CHAPITRE XXXIV
La machine était immobilisée devant une montagne de glace énorme. Gus désespérait d’en venir à bout avant la fin de la nuit. Il devrait peut-être la dynamiter car le laser restait impuissant. Il se demandait si, sous le poids de ce petit iceberg, les rails n’étaient pas tordus. Yeuse dormait sur son siège de copilote mais il ne lui en voulait pas. Allaient-ils périr dans cette solitude, bêtement, sans pouvoir remettre la locomotive en route ? Impossible de retourner en arrière, des congères s’étaient entassées sur des centaines de mètres. Et la tempête ne paraissait pas devoir finir, la météo restait pessimiste. Ils prenaient celle des Panaméricains de Queen Mary Station, la capitale de la Province Antarctique.
— Oh, désolée… Tu n’y parviens pas ?
— Il faut tirer dedans aux missiles, dit-il. Mais je dois calculer les effets de l’explosion. Si seulement je pouvais reculer d’une centaine de mètres.
Vers la fin de la nuit il expédia deux missiles moyens et l’iceberg vola en éclats. Sous le choc la lourde locomotive recula de plusieurs mètres.
Il put herser les morceaux mais constata que les rails étaient tordus. Il dut les découper au laser, les soulever pour les rejeter à côté et en établir d’autres en résine. Il ne l’avait jamais fait, mais se souvenait que son copain Bibi, le directeur de cirque, avait établi une bonne longueur de voie avec de la résine bactérienne. Celle-là n’était pas de même origine mais il réussit à rétablir la liaison et peu après ils roulaient vers le Nord-Est.
Plus loin c’était un très long tunnel sous la banquise, qui permettait d’éviter les entassements de congères mais Gus s’en méfiait. On disait que les tunnels de glace restaient toujours dangereux, sauf lorsqu’ils étaient gainés. Or celui-là ne l’était pas. Ils roulèrent très lentement pour ne pas ébranler la voûte.
— Nous sommes à quelle profondeur ? demanda Yeuse.
— Dix mètres.
Elle frissonna. Si jamais la voûte s’affaissait ils ne s’en sortiraient jamais, même avec cette locomotive réputée. Elle vit réapparaître avec joie le jour pâle de cette zone.
— Nous avons encore pas mal de chemin à parcourir, dit Gus, mais on dirait qu’il y a moins de congères.
Ils roulaient dans une tranchée assez profonde. Cela rappelait quelque chose à Gus, mais il ne savait trop quoi.
— Les congères suivent toujours les mêmes couloirs, paraît-il, ici on n’en voit pas. C’est juste de la glace rejetée par les chasse-neige qui accumulent ces murailles de chaque côté.
Sur le 40e, ils pourraient éventuellement rouler plus vite, mais ne rencontreraient-ils pas d’autres dangers ? Le puissant armement de la locomotive impressionnerait certainement les pirates qui cherchaient leur butin à bord des Voiliers du Rail, mais Gus pensait à une infinité d’obstacles.
— Je vais faire du café, annonça Yeuse. Tu mangeras quelque chose ?
— Pas pour le moment.
Il avait la gorge trop serrée. Elle allait franchir la porte de la passerelle lorsque soudain la machine ralentit fortement. Brutalement, même. Gus jura :
— Qu’est-ce qui lui prend ? J’ai l’impression que sa conduite m’échappe.

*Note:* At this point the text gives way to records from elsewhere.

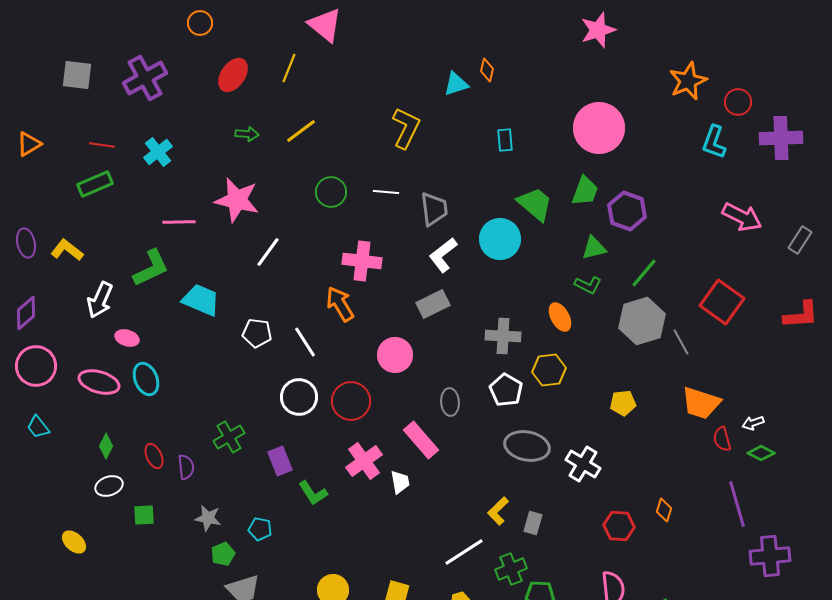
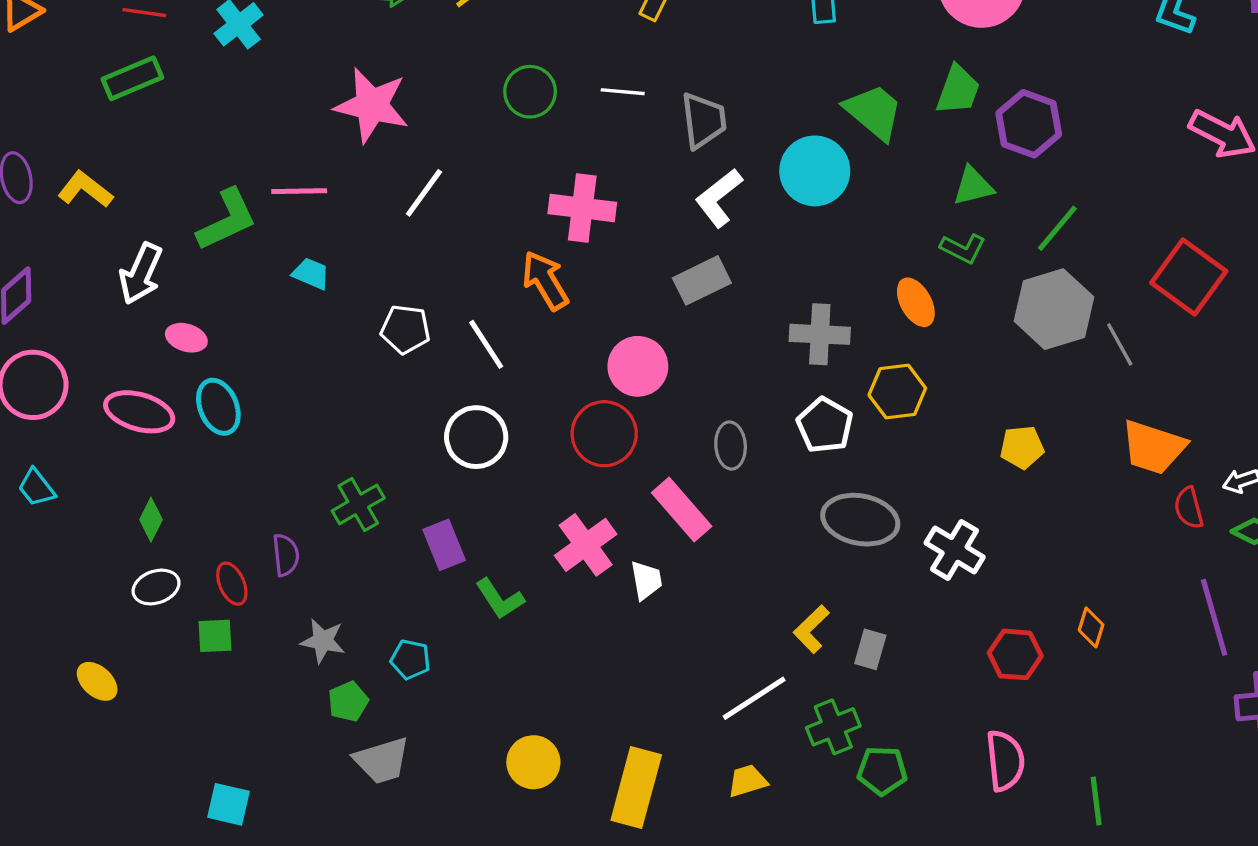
pink line: (179, 222) -> (299, 191), moved
cyan trapezoid: (201, 300) -> (311, 274), size x0.6
red circle: (351, 401) -> (604, 434), moved
red ellipse: (154, 456) -> (232, 584), moved

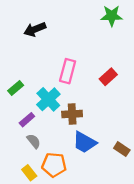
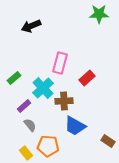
red rectangle: (108, 77) -> (87, 78), moved
brown rectangle: (122, 149) -> (108, 141), moved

La locomotive s’arrêta complètement. Yeuse revint à son poste. C’est alors que la voix de Kurts s’éleva :
— C’est bien Kurts que vous entendez. J’ai laissé un émetteur avec l’enregistrement de mon message. Ce système ne peut se déclencher que si les conditions sont réunies. Par exemple si le même système monté sur ma locomotive se met à l’unisson avec lui. Il y a aussi un code dans le cas où ma locomotive serait détruite… Je ne sais qui vous êtes mais vous arrivez près du but que vous recherchez. Encore un peu de patience et vous roulerez bientôt en direction de Concrete Station.
Yeuse était dans l’impossibilité de dire un seul mot. Gus réalisait soudain :
— Les bordures de congères, comme dans le récit de Lyaron le chasseur de phoques dans la revue Seal… L’aiguillage est enfoui quelque part dans le coin.